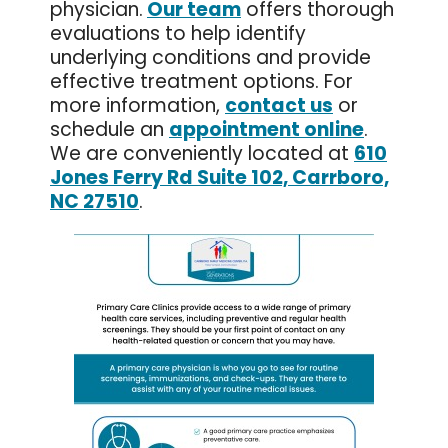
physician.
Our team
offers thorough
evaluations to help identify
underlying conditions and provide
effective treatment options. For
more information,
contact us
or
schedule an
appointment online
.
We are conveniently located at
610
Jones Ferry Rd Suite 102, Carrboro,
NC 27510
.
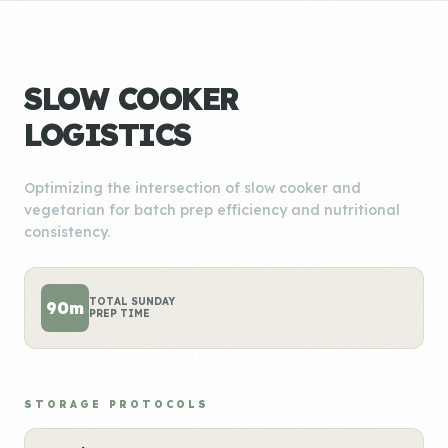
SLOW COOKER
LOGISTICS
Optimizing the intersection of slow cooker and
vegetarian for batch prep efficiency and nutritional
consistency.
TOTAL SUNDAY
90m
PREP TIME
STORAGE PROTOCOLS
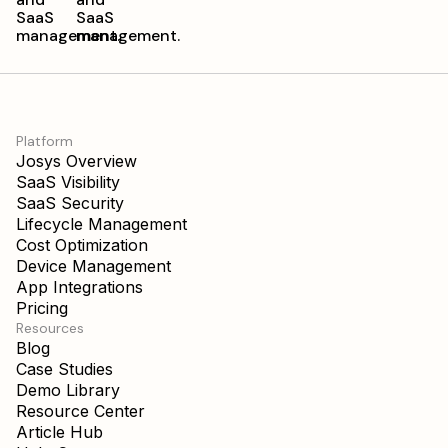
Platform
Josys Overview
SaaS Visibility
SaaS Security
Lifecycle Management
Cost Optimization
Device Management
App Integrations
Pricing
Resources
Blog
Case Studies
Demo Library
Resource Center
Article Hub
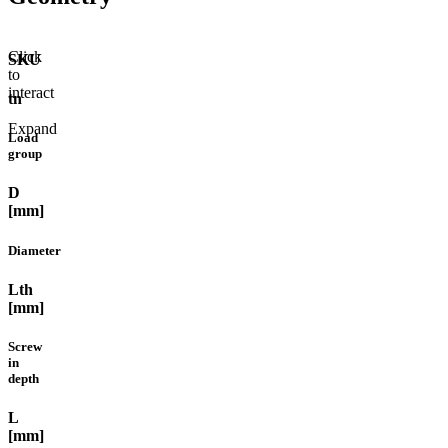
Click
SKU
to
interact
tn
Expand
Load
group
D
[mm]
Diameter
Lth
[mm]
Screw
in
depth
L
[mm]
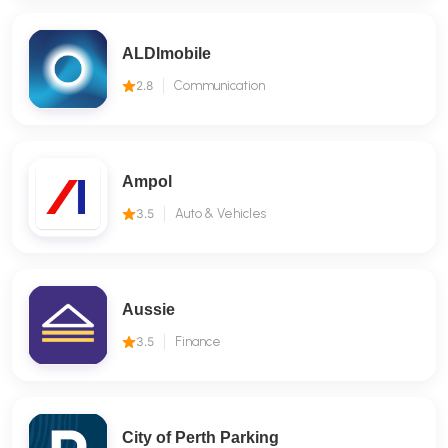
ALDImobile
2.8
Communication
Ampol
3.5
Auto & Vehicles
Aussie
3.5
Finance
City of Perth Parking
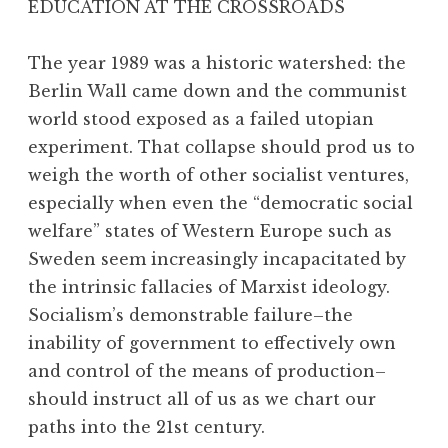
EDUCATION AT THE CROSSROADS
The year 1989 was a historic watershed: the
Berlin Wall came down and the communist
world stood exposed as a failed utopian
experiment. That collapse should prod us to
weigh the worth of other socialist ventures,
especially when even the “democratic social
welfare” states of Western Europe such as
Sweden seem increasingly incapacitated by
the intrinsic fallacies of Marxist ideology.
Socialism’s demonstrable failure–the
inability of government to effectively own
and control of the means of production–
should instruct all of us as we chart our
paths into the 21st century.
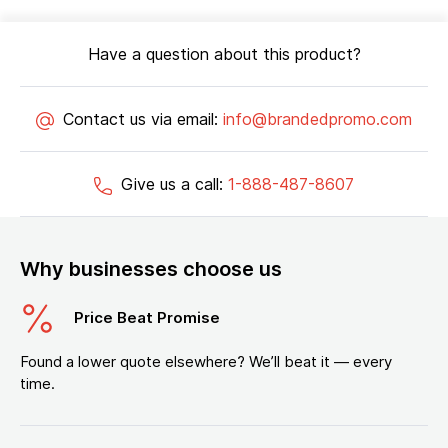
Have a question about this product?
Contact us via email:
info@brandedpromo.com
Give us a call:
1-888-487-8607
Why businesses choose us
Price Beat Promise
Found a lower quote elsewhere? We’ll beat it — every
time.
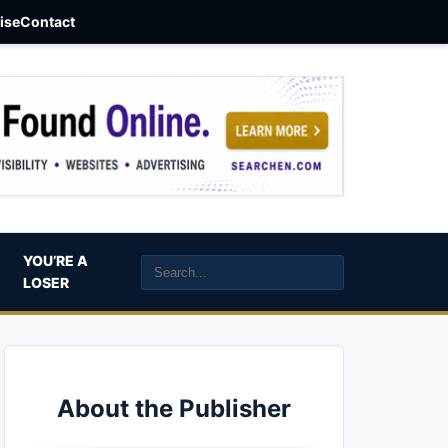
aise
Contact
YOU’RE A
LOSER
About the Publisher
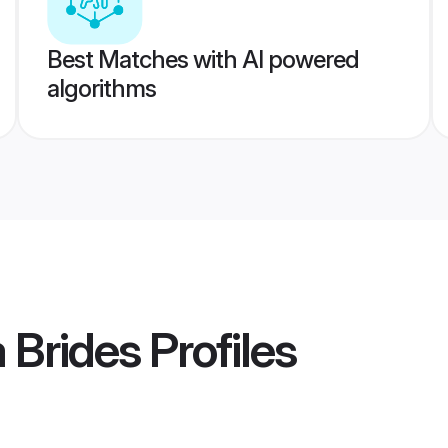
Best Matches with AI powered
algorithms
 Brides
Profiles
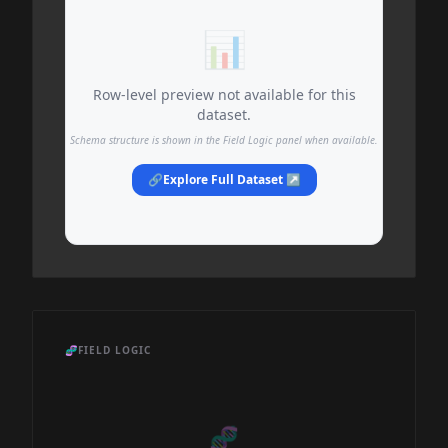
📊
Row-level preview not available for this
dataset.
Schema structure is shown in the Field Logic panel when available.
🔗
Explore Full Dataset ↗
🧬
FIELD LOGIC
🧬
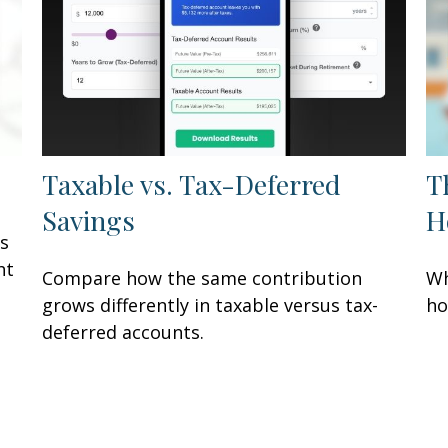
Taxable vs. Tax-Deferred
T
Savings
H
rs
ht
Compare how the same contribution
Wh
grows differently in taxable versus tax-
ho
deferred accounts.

········

Task requirements ▸ Filter the entries down to the lines containing "available". Copy each of those lines.

Response box ▸
Row-level preview not available for this
Schema structure is shown in the Field Logic panel when available.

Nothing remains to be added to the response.